Looking for some kind of context – a known circumstance in which the word is often used and understood – many will think of football.  Those who support frequently-underperforming teams like mine know exactly what “patience” means.  It means: “Yes, results are rubbish at the moment, but please stop booing the manager and give him a few more weeks to try to turn things round.”  (Then, almost invariably, a few weeks later the Board will run out of patience and the manager will go, as for example Gus Poyet did at Sunderland yesterday.)

It’s difficult to imagine why Invesco Perpetual would want to spend a very large sum on conveying this grim message about their current performance and their own managers’ capabilities.  But that’s the sort of thing that can happen when you don’t speak the same language as most of your readers.

Ideas I wouldn’t have approved, #2398

Back on the transport network again, and this time picking on the theme of London Transport’s safety warning advertising.

The campaign takes the form of headlines reading [INSERT DESCRIPTION OF SENSIBLE BEHAVIOUR HERE] WON’T HURT YOU – so, for example, WALKING SLOWLY DOWN THE ESCALATORS WON’T HURT YOU, STANDING BEHIND THE YELLOW LINE WON’T HURT YOU, LETTING THE PASSENGERS OFF THE TRAIN FIRST WON’T HURT YOU and so on.
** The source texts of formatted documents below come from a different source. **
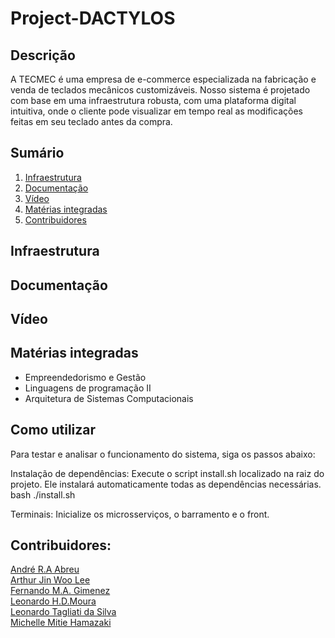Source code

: # Project-DACTYLOS

## Descrição
A TECMEC é uma empresa de e-commerce especializada na fabricação e venda de teclados mecânicos customizáveis.
Nosso sistema é projetado com base em uma infraestrutura robusta, com uma plataforma digital intuitiva, onde o cliente pode visualizar em tempo real as modificações feitas em seu teclado antes da compra.


## Sumário
1. [Infraestrutura](#infraestrutura)
2. [Documentação](#documentação)
3. [Vídeo](#vídeo)
4. [Matérias integradas](#matérias-integradas)
5. [Contribuidores](#contribuidores)


## Infraestrutura

## Documentação

## Vídeo


## Matérias integradas
- Empreendedorismo e Gestão
- Linguagens de programação II
- Arquitetura de Sistemas Computacionais

## Como utilizar
Para testar e analisar o funcionamento do sistema, siga os passos abaixo:

Instalação de dependências:
Execute o script install.sh localizado na raiz do projeto. Ele instalará automaticamente todas as dependências necessárias.
  bash ./install.sh
  
Terminais:
Inicialize os microsserviços, o barramento e o front. 

## Contribuidores:
[André R.A Abreu](https://github.com/andre-rabreu)<br>
[Arthur Jin Woo Lee](https://github.com/Tutzjwlee)<br>
[Fernando M.A. Gimenez]( https://github.com/M3ngal)<br> 
[Leonardo H.D.Moura](https://github.com/LeonardoHDMoura )<br>
[Leonardo Tagliati da Silva](https://github.com/leotagliati)<br>
[Michelle Mitie Hamazaki](https://github.com/Michelle-Hmzk)
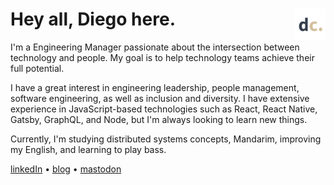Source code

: #  Hey all, Diego here.  [<img src="https://github.com/diegocoxta/diegocoxta/blob/main/dc.png" width="50" align="right" />](https://diegocosta.me)

I'm a Engineering Manager passionate about the intersection between technology and people. My goal is to help technology teams achieve their full potential.

I have a great interest in engineering leadership, people management, software engineering, as well as inclusion and diversity. I have extensive experience in JavaScript-based technologies such as React, React Native, Gatsby, GraphQL, and Node, but I'm always looking to learn new things. 

Currently, I'm studying distributed systems concepts, Mandarim, improving my English, and learning to play bass.

[linkedIn](https://www.linkedin.com/in/diegocoxta/) • [blog](https://diegocosta.me) • [mastodon](https://mastodon.social/@diegocoxta)


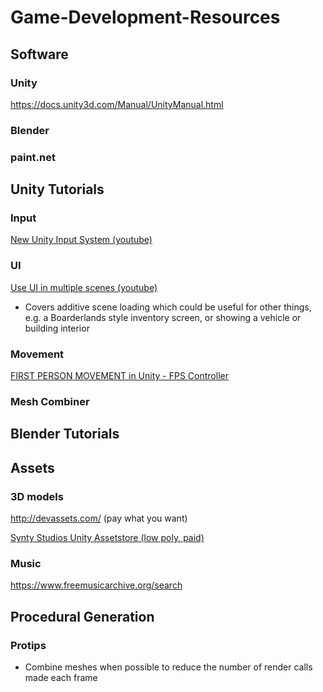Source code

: # Game-Development-Resources

## Software
### Unity
https://docs.unity3d.com/Manual/UnityManual.html
### Blender

### paint.net


## Unity Tutorials
### Input
[New Unity Input System (youtube)](https://youtu.be/zIhtPSX8hqA)

### UI
[Use UI in multiple scenes (youtube)](https://www.youtube.com/watch?v=6ztY9-IX3Qg)
* Covers additive scene loading which could be useful for other things, e.g. a Boarderlands style inventory screen, or showing a vehicle or building interior 

### Movement
[FIRST PERSON MOVEMENT in Unity - FPS Controller](https://www.youtube.com/watch?v=_QajrabyTJc&t=70s)

### Mesh Combiner

## Blender Tutorials

## Assets
### 3D models
http://devassets.com/ (pay what you want)

[Synty Studios Unity Assetstore (low poly, paid)](https://assetstore.unity.com/publishers/5217)

### Music
https://www.freemusicarchive.org/search

## Procedural Generation

### Protips
* Combine meshes when possible to reduce the number of render calls made each frame
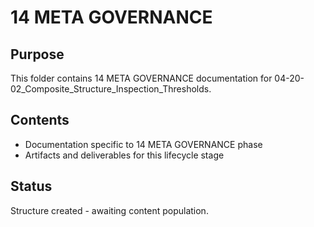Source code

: # 14 META GOVERNANCE

## Purpose
This folder contains 14 META GOVERNANCE documentation for 04-20-02_Composite_Structure_Inspection_Thresholds.

## Contents
- Documentation specific to 14 META GOVERNANCE phase
- Artifacts and deliverables for this lifecycle stage

## Status
Structure created - awaiting content population.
When you’re working on a brief asking for a campaign idea which can embrace messages about behaviours which, though trivial in themselves, can do a lot to prevent people from coming to harm, coming up with that …WON’T HURT YOU construction must be something of a eureka moment.  These good behaviours, indeed, won’t hurt you.  And in common parlance, the …WON’T HURT YOU construction is, indeed, often used to encourage trivial changes of behaviour – PUTTING THAT EMPTY COFFEE CUP IN THE SINK WON’T HURT YOU.

But there is a problem, and I guess it’s the problem that arises most frequently when you use any well-known element – a form of words, an image, a place, a celebrity, anything – in advertising.  The problem is that while the element in question may mean exactly and precisely what you want it to mean, it may also come ready-packaged with other meanings which you don’t want at all.  Illustrating, I don’t know, say, an ad for a moustache-care product with a picture of Hitler may make perfect sense at one level – he did indeed have a glossy moustache – but doesn’t say good things about your brand at another.

The ….WON’T HURT YOU campaign is a long way from that league.  But the problem with this well-known form of words is that it’s impossible to detach it from a slight sense of exasperation.  PUTTING THAT EMPTY COFFEE CUP IN THE SINK WON’T HURT YOU is the kind of thing you say to idle teenagers who are irritatingly likely to leave coffee cups under their beds, or beside the sofa, or wherever they happen to have finished the coffee.

It may well be that London Transport does indeed feel a slight sense of exasperation about the injury-risking behaviour of its customers.  It may even be – at some sort of subliminal level – that this feeling helps explain why they bought the campaign.

But if I was still a creative director, then despite all the good and right things about the idea, this bad and wrong thing would have prevented me from showing it to them.